- **TASK STATEMENT**
Copy the debate commentary below word for word, everything from "This was Harris’s" down to "that fueled inflation.".

*** Opening of TEXT BLOCK ***

To say that Kamala Harris nailed it in Tuesday night’s debate is an understatement. She knocked it out of the park. She combined civility with firmness. She made Donald Trump look and sound like the blubbering idiot he is.
This was Harris’s first presidential debate. It was Trump’s eighth – including his debates with Hillary Clinton in 2016 and Joe Biden in 2020. But Trump was worse than he has ever been. All he did was attack. His only weapon was fear. His only means were lies.
Trump claimed that the American economy under him was better than the economy under Biden and Harris, and that under Harris the economy would be ruined. In fact, under Trump, America lost almost 3m jobs. And Trump’s unforgivable failure to contain Covid as well as other advanced countries required massive government expenditures that fueled inflation.
Biden and Harris, by contrast, have presided over an explosion of job growth while inflation has been tamed.
On the issue of abortion, Trump claimed Democrats want to kill babies after they are born. When questioned about January 6, he charged that Biden and Harris were responsible for the investigations and indictments that targeted him.
Harris, compared to Trump, answered the questions asked of her – clearly, cogently, powerfully.
It wasn’t so much Trump’s shambolic responses that gave Harris the big win. It was her manner, in sharp contrast to his.
She set the tone by walking over to Trump at the start of the debate to shake his hand and introduce herself. He seemed flummoxed.
Throughout the next 90 minutes, she stayed in control. She was the adult in the room. She smiled at his brazen lies, and then scolded him about them. She was in command of her facts and arguments and refused to stoop to Trump’s belligerence or become rattled by it.
Trump interrupted, even though his mic was supposed to be muted – which is how he managed to get nine more minutes of talk than Harris. Regardless of how much time he had, he filled it with shouts, harangues and repeatedly bogus claims.
Harris’s most important challenge was to introduce herself to the American public as tough and competent. She did that superbly.
She also understood that the only way to deal with Trump’s attacks was to hit him back harder. In doing so, she showed a combination of ferocity and discipline.
Despite a month of favorable coverage, 28% of voters in the recent New York Times/Siena College poll said they still needed to learn more about Harris, compared with only 9% who said they needed to know more about Trump.
On Tuesday night they saw a leader.
Her second challenge was to separate herself from Biden while also taking appropriate credit for the Biden-Harris administration’s achievements. An overwhelming majority of voters say they want the next president to bring “major change”.
Harris did that. She showed herself as the agent of change. She spoke of her plans for helping small business and families. She talked about how she would stand up for a woman’s reproductive freedom. She was tough on foreign policy and explained the importance of Nato. She was clear and forceful about strengthening American democracy and the rule of law.

*** Close of TEXT BLOCK ***
*** Opening of STUDY MATERIAL ***

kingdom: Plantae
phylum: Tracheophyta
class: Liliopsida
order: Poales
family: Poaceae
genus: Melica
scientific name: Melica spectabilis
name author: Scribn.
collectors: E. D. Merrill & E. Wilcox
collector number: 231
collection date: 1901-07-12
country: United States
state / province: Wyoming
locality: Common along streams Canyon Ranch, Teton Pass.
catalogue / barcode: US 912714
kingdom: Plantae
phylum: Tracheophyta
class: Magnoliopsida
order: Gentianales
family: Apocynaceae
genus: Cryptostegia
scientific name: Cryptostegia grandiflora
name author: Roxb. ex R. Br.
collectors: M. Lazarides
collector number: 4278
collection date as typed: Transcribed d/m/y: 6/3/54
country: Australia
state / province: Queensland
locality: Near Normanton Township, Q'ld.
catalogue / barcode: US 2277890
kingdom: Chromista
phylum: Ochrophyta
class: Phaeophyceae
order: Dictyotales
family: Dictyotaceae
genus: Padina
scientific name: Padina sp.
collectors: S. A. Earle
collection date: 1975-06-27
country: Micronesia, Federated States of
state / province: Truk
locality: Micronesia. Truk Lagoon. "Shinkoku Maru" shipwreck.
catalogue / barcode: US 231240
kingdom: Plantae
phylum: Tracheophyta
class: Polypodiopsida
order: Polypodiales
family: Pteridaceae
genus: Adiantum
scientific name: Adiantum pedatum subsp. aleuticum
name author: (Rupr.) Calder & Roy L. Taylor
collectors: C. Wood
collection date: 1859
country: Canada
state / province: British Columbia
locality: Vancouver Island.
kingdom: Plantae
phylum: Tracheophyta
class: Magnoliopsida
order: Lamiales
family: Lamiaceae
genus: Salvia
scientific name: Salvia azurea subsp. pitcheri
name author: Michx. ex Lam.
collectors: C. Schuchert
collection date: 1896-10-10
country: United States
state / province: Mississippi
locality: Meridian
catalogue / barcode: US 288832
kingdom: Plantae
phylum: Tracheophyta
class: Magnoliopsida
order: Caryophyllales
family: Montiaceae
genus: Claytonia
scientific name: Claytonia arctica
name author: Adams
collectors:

*** Close of STUDY MATERIAL ***

- **EXERCISE RESPONSE**
This was Harris’s first presidential debate. It was Trump’s eighth – including his debates with Hillary Clinton in 2016 and Joe Biden in 2020. But Trump was worse than he has ever been. All he did was attack. His only weapon was fear. His only means were lies.
Trump claimed that the American economy under him was better than the economy under Biden and Harris, and that under Harris the economy would be ruined. In fact, under Trump, America lost almost 3m jobs. And Trump’s unforgivable failure to contain Covid as well as other advanced countries required massive government expenditures that fueled inflation.